Provided text:

Tired of this shit
Americans don't use it because they get a scary letter from their ISP
Thirdies will only have trash quality encodes uploading at dial up speeds
>cd >not "high res" >bar graph (real commerical DACs don't produce such a signal) >analog >no noise whatsoever
Maybe educate yourself about basic concepts before falling for audiophile lies.
Also maybe hard to swallow pill: The music you listen to doesn't sound bad because your medium/download doesn't have enough bits or whatever, but because the music actually IS bad and comes from a shitty loudness war master to begin with.
No amount of oversampling and wasting space will fix that.
graphs like this are so stupid, if gives off entirely the wrong conclusions, that is that analog is always more complete, and also that you can only /approach/ analog by increasing the resolution of digital sampling
also that's not even the correct way of drawing a sample-and-hold graph, for one they aren't discrete bars, and for two, the samples should be on the analog line, not below it
of course, high res audio is a complete meme for listening purposes anyway (as opposed to mixing/editing purposes, where it can be useful), so it's not surprising they use such misleading graphics to sell it
Great video!
I stand by my sperglord assessment, the "stairstep" in the OP is not continuous, it perfectly illustrates discrete sampling and has none of the issues of a stairstep. >inb4 lines are wider than one pixel
they show it like this because a screenshot of 3 identical waveforms just doesn't have the same selling power
i understand illustrations don't have to be perfectly accurate to be useful, but that's just completely misleading, so many people believe digital audio comes out of speakers with "stairsteps" because of how prevalent these misleading pictures are, so yes, it's important to point it out
I legitimately cannot wrap my head around sound. It's always drawn as a single curve like this, and on analog media such as vinyl records the movement of the needle is somehow sufficient to generate fully textured music.

Required work: Transcribe word for word the passage of the discussion of digital audio starting at "Tired of this" and ending at "will fix that.". Rely solely on the discussion of digital audio above and not on the records.

Given records:
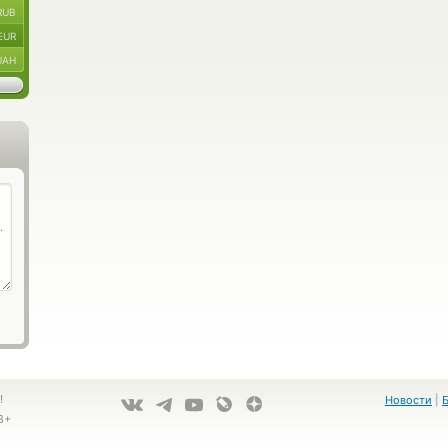
RUB
EUR
UAH
!
Новости
|
8+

Result:
Tired of this shit
Americans don't use it because they get a scary letter from their ISP
Thirdies will only have trash quality encodes uploading at dial up speeds
>cd >not "high res" >bar graph (real commerical DACs don't produce such a signal) >analog >no noise whatsoever
Maybe educate yourself about basic concepts before falling for audiophile lies.
Also maybe hard to swallow pill: The music you listen to doesn't sound bad because your medium/download doesn't have enough bits or whatever, but because the music actually IS bad and comes from a shitty loudness war master to begin with.
No amount of oversampling and wasting space will fix that.